I recently came across the following statement in the book "A computational Introduction to Number Theory and Algebra" by Victor Shoup (Page:375)
Statement: Thus, two finite dimensional vector spaces are isomorphic if and only if they have the same dimension.
In the same page of the book, there is a theorem (Theorem:13.27) which states the following:
If $\rho: V \rightarrow V'$ is an F-Linear Map, and if $V$ and $V'$ are finite dimensional, with $dim_F(V) = dim_F(V')$, then we have: $ \rho $ is surjective iff $\rho$ is injective.
My question is, as per the statement, if two finite dimensional vector spaces have same dimension, then they are isomorphic, which should imply that the F-Linear Map $\rho$ defined in the theorem is a F-Vector Space isomorphism. This implies that $\rho$ is bijective. Why does the statement need to explicitly say $\rho$ is surjective if and only if $\rho$ is injective. As per the statement, $\rho$ is bound to be both surjective and injective since it the dimension of $V$ and $V'$ are same.
Is there a case where $\rho$ is not an isomorphism even if $dim_F(V) = dim(V')$ ?
Am I missing something ?
Yes: take the
nullmap.

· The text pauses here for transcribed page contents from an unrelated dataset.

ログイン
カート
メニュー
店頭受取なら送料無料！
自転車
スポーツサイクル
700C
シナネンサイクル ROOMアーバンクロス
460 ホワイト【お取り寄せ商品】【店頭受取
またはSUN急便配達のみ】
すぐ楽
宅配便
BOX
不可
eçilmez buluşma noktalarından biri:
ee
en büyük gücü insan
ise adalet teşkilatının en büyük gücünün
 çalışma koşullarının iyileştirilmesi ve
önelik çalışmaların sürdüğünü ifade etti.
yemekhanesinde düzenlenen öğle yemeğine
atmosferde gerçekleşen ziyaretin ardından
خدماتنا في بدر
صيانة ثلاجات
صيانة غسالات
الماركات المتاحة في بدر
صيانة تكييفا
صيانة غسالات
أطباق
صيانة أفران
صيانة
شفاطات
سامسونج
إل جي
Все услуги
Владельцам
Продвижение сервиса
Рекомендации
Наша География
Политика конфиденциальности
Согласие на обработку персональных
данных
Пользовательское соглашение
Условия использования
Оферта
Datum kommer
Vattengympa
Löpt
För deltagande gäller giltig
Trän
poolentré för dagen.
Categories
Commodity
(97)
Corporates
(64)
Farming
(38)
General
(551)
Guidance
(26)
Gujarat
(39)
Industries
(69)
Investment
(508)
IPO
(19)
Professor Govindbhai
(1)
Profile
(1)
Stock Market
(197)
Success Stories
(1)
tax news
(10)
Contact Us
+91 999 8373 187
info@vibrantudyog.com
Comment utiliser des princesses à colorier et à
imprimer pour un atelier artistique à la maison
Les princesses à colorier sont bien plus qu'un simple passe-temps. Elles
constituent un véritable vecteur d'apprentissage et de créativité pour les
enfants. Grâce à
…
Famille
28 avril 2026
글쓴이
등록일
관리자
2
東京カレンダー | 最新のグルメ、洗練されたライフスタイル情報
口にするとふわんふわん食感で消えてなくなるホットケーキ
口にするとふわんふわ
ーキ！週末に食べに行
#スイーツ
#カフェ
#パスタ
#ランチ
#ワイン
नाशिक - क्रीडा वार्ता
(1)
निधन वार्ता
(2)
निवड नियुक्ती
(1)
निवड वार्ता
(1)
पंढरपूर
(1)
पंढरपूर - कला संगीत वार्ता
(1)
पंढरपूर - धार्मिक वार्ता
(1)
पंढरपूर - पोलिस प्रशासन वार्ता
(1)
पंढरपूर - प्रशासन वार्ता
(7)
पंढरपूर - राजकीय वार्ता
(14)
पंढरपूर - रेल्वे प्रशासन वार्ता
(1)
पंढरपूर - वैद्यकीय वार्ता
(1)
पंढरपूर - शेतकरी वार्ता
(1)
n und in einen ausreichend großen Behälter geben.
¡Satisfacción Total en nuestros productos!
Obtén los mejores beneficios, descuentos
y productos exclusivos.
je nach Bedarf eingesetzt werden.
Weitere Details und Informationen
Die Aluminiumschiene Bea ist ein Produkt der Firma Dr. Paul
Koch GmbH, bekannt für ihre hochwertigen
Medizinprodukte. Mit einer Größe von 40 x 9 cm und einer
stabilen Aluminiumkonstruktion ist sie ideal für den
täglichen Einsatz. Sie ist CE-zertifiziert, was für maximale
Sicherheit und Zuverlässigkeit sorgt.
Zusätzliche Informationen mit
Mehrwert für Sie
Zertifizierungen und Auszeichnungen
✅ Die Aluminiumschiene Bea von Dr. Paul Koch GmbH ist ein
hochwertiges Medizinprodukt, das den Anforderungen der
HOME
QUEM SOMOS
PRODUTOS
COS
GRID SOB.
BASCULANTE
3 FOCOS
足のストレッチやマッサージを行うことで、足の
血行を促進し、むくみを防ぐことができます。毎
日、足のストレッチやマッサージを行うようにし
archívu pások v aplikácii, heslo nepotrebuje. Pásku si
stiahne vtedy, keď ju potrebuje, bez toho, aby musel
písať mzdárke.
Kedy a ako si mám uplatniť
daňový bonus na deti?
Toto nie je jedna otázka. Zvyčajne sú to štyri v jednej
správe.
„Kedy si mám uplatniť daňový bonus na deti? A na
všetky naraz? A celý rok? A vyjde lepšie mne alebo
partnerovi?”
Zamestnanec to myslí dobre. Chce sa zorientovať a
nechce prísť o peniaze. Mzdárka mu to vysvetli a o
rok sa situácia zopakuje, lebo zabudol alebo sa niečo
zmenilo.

It's not an isomorphism, unless the common dimension is $0$.Saying that two vector spaces are isomorphic does not mean that all linear maps from one space to the other is an isomorphism.
Theorem 13.27 only gives a necessary and sufficient condition for a linear map between two vector spaces with the same dimension to be an isomorphism: it is enough to check either it is injective (so its kernel is $0$) or it is surjective (if you've heard of quotients spaces, this means its cokernel is $0$).